- By Tyler Estep The Atlanta Journal-Constitution
A Gwinnett judge has dismissed the appeal filed by Commissioner Tommy Hunter as part of his lawsuit against the county ethics board that, more than a year ago, recommended he be punished for Facebook comments that included calling Congressman John Lewis a “racist pig.”
The appeal was dismissed in part because of a paperwork snafu, and Hunter’s attorney said it would be filed again — a move that would likely help the case find its way to the Georgia Supreme Court.
“We will refile the appeal,” Hunter’s attorney, Dwight Thomas, said Monday. “Too many questionable things occurred.”
Hunter, who remains on the county commission, filed his lawsuit last summer. It claims that Gwinnett’s ethic board is unconstitutional because some of its members are appointed by non-elected entities.
The county has argued against that claim, saying that the ethics board is merely a recommending body and that the ultimate authority to punish (or not punish) Hunter was in the hands of his commission colleagues.
On June 20, 2017, those colleagues voted 4-0 to give Hunter a public reprimand, the stiffest available penalty.
The litigation has only grown more complicated since then.
Hunter’s complaint was originally dismissed, and his legal team filed an appeal. That languished until February, when Gwinnett County filed a motion to dismiss it: Hunter’s attorney had requested a certain hearing transcript be included in the record, but never asked the court reporter to actually create said transcript.
As a result, the case couldn’t move forward. It likely would’ve been docketed in the Georgia Supreme Court — where the case file was erroneously sent at one point and had to be retrieved so the county’s motion could be addressed.
All of that led up to Gwinnett Superior Court Judge Randy Rich issuing his order last week to dismiss Hunter’s appeal, based on the delay in the transcript.

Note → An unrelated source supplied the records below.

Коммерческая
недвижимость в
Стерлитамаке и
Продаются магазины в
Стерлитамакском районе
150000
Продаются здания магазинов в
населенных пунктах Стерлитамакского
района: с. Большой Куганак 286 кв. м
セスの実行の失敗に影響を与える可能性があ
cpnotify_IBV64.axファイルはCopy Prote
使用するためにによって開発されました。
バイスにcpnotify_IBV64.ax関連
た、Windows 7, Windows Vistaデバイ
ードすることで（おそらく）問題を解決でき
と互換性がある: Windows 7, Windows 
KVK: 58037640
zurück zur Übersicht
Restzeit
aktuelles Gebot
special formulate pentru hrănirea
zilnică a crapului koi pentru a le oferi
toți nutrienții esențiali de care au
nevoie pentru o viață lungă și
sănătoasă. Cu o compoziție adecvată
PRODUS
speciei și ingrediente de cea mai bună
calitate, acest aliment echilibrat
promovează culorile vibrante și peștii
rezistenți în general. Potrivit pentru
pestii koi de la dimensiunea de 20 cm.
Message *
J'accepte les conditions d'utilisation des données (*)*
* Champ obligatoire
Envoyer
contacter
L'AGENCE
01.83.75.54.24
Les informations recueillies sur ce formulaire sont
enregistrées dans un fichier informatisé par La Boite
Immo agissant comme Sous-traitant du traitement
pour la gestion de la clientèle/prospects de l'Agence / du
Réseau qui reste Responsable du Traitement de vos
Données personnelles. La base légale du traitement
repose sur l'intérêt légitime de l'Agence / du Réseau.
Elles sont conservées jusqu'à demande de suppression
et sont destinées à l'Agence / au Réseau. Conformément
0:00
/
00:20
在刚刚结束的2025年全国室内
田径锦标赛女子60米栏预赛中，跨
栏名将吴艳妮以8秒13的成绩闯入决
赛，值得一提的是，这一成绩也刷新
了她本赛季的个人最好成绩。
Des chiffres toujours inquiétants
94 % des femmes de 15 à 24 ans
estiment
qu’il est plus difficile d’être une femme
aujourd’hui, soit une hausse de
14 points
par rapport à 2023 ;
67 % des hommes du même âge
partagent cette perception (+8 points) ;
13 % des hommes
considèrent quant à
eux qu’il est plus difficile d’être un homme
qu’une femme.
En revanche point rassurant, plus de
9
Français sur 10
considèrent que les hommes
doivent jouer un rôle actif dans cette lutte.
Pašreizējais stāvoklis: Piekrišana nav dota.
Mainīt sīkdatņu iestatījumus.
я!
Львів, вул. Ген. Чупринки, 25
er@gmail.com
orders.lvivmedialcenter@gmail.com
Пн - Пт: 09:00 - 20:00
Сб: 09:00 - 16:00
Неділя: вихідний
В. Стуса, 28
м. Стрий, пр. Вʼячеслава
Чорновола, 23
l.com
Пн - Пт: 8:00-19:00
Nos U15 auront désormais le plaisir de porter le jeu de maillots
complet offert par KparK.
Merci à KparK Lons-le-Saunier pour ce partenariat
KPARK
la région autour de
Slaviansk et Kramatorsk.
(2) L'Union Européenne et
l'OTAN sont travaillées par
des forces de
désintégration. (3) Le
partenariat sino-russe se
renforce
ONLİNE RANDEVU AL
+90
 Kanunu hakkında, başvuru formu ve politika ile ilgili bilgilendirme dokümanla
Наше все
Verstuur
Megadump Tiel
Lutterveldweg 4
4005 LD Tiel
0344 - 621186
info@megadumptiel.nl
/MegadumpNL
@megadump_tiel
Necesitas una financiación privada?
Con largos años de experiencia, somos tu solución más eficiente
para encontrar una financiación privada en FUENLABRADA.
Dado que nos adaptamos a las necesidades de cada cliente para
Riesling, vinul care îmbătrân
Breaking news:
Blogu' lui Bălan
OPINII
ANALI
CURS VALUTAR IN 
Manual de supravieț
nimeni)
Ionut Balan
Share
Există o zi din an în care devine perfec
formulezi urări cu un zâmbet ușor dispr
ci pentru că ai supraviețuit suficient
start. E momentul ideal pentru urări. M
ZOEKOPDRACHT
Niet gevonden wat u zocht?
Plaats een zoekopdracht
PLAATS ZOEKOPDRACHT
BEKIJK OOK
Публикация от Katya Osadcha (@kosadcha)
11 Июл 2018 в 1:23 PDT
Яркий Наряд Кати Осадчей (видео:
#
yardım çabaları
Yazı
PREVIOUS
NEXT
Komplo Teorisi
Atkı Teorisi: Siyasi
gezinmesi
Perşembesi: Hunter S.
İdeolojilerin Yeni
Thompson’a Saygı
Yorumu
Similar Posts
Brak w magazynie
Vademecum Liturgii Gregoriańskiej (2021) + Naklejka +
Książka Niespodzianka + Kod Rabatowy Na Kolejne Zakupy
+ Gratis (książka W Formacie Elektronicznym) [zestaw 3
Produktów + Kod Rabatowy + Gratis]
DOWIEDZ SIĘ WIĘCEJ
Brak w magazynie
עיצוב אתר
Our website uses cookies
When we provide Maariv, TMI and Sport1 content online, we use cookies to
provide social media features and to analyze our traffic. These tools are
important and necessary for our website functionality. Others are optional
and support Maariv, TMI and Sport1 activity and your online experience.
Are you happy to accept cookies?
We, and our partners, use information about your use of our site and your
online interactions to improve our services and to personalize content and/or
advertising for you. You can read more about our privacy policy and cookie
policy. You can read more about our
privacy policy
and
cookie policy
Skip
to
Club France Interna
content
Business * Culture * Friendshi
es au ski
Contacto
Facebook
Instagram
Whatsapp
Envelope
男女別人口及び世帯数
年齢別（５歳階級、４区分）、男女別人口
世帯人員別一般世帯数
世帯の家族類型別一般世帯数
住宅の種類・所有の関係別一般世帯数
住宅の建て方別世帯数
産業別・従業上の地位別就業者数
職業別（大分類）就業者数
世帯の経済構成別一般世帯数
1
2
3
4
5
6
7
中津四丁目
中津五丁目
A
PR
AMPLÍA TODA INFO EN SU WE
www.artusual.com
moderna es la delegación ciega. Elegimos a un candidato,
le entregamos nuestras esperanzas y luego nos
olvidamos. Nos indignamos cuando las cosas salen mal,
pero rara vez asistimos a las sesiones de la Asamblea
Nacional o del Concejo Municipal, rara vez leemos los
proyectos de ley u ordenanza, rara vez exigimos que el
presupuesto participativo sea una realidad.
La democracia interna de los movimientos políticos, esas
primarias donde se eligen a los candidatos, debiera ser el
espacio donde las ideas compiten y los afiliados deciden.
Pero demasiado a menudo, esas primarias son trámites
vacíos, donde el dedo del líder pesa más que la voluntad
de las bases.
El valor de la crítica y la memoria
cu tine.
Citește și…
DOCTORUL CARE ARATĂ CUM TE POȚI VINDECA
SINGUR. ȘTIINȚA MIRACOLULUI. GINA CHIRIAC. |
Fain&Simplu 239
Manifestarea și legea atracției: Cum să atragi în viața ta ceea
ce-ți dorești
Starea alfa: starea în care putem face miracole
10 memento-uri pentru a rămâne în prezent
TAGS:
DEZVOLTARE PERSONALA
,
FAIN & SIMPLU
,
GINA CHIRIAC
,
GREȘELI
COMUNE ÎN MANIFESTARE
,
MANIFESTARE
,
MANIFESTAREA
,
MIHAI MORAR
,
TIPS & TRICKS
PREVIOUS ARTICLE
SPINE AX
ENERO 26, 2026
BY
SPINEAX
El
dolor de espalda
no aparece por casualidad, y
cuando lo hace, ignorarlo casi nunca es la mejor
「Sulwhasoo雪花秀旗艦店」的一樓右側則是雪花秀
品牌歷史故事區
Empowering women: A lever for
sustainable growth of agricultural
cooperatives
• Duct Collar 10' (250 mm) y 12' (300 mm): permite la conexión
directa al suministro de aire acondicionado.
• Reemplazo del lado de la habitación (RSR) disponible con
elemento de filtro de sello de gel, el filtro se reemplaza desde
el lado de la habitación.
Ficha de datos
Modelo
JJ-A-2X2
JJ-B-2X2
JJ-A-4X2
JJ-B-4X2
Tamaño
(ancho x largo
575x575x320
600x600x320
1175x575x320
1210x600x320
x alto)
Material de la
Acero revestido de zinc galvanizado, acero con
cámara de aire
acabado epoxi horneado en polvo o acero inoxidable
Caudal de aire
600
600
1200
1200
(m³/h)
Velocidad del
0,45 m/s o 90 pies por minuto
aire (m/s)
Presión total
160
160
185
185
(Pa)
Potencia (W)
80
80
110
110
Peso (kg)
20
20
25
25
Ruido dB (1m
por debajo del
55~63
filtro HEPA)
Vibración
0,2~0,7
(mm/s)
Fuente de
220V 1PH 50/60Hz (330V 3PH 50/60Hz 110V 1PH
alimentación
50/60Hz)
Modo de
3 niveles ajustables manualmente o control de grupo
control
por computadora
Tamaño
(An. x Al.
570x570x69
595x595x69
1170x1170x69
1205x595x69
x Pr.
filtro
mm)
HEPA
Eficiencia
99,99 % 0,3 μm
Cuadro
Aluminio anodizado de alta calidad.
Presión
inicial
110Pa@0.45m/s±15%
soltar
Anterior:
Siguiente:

“Even if the transcript was ‘inadvertently’ designated [to be included in the record], the Petitioner waited over 224 days to discover and correct the issue,” Rich wrote in his order, issued Aug. 8. “The Court finds that the delay in filing the transcript was unreasonable, inexcusable and was caused by the Petitioner.”
If there are no complications with the filing of Hunter’s new appeal, the lawsuit would likely land in Georgia’s highest court — where a decision could set precedent for how ethics boards across Georgia should be comprised.